Go through the entries below and retype them exactly, omitting each picture.

_ _ _ _ _ _ _

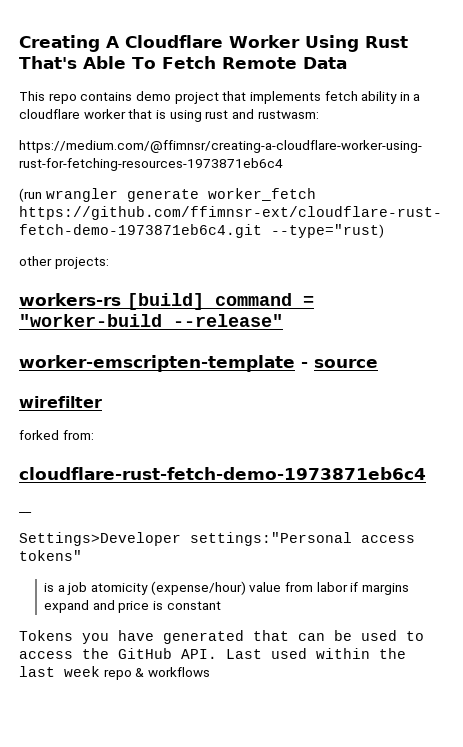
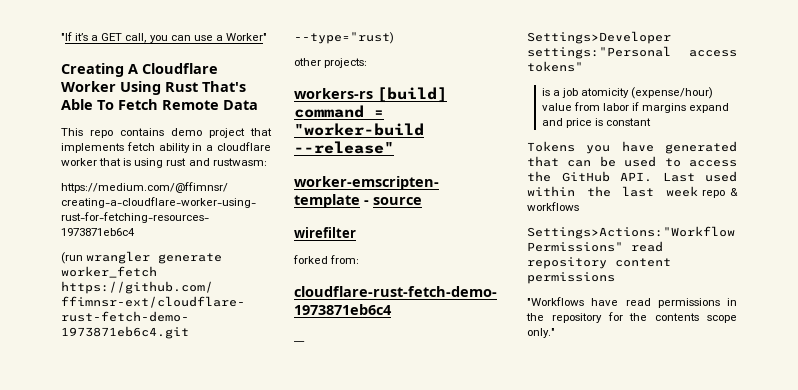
(19, 43) none -> [61,32,267,43] "If it’s a GET call, you can use a Worker" //
(210, 672) none -> [527,226,735,239] [527,241,663,252] [527,257,671,269] [527,272,615,284] [527,297,737,308] [526,312,737,323] [527,328,555,338] // Settings>Actions:"Workflow Permissions" read repository content permissions // "Workflows have read permissions in the repository for the contents scope only."

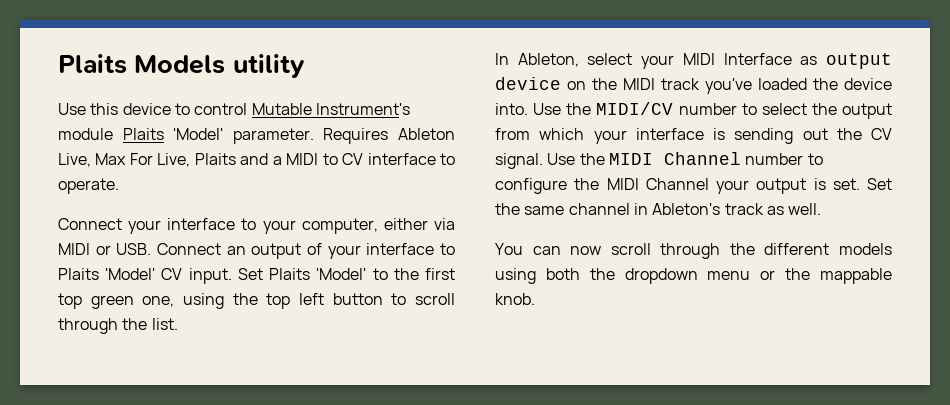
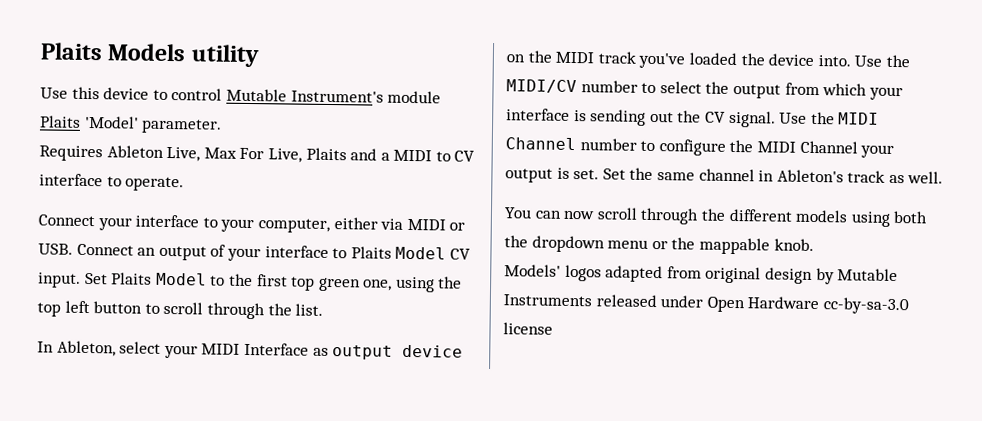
(314, 136) none -> (223, 126) //
[105,268,156,280] 'Model' -> [395,246,447,260] Model
[316,268,367,280] 'Model' -> [155,272,207,286] Model
(535, 299) none -> [504,264,899,285] [503,294,909,315] [503,322,553,335] // Models' logos adapted from original design by Mutable Instruments released under Open Hardware cc-by-sa-3.0 license

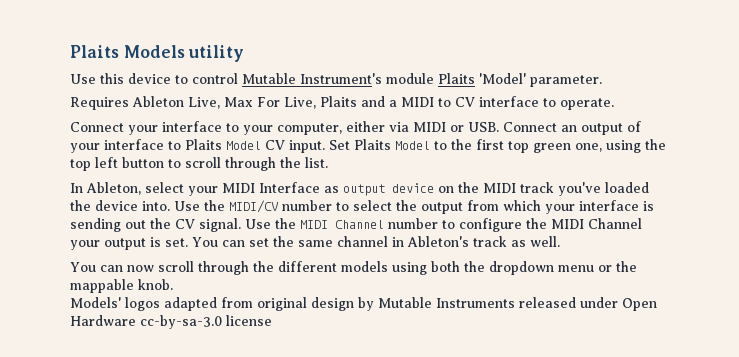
[602,168,626,180] Set -> [192,237,269,247] You can set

_ _ _ _ _ _ _

### RESULT FOR THIS TASK
(19, 43) none -> [61,32,267,43] "If it’s a GET call, you can use a Worker" //
(210, 672) none -> [527,226,735,239] [527,241,663,252] [527,257,671,269] [527,272,615,284] [527,297,737,308] [526,312,737,323] [527,328,555,338] // Settings>Actions:"Workflow Permissions" read repository content permissions // "Workflows have read permissions in the repository for the contents scope only."

(314, 136) none -> (223, 126) //
[105,268,156,280] 'Model' -> [395,246,447,260] Model
[316,268,367,280] 'Model' -> [155,272,207,286] Model
(535, 299) none -> [504,264,899,285] [503,294,909,315] [503,322,553,335] // Models' logos adapted from original design by Mutable Instruments released under Open Hardware cc-by-sa-3.0 license

[602,168,626,180] Set -> [192,237,269,247] You can set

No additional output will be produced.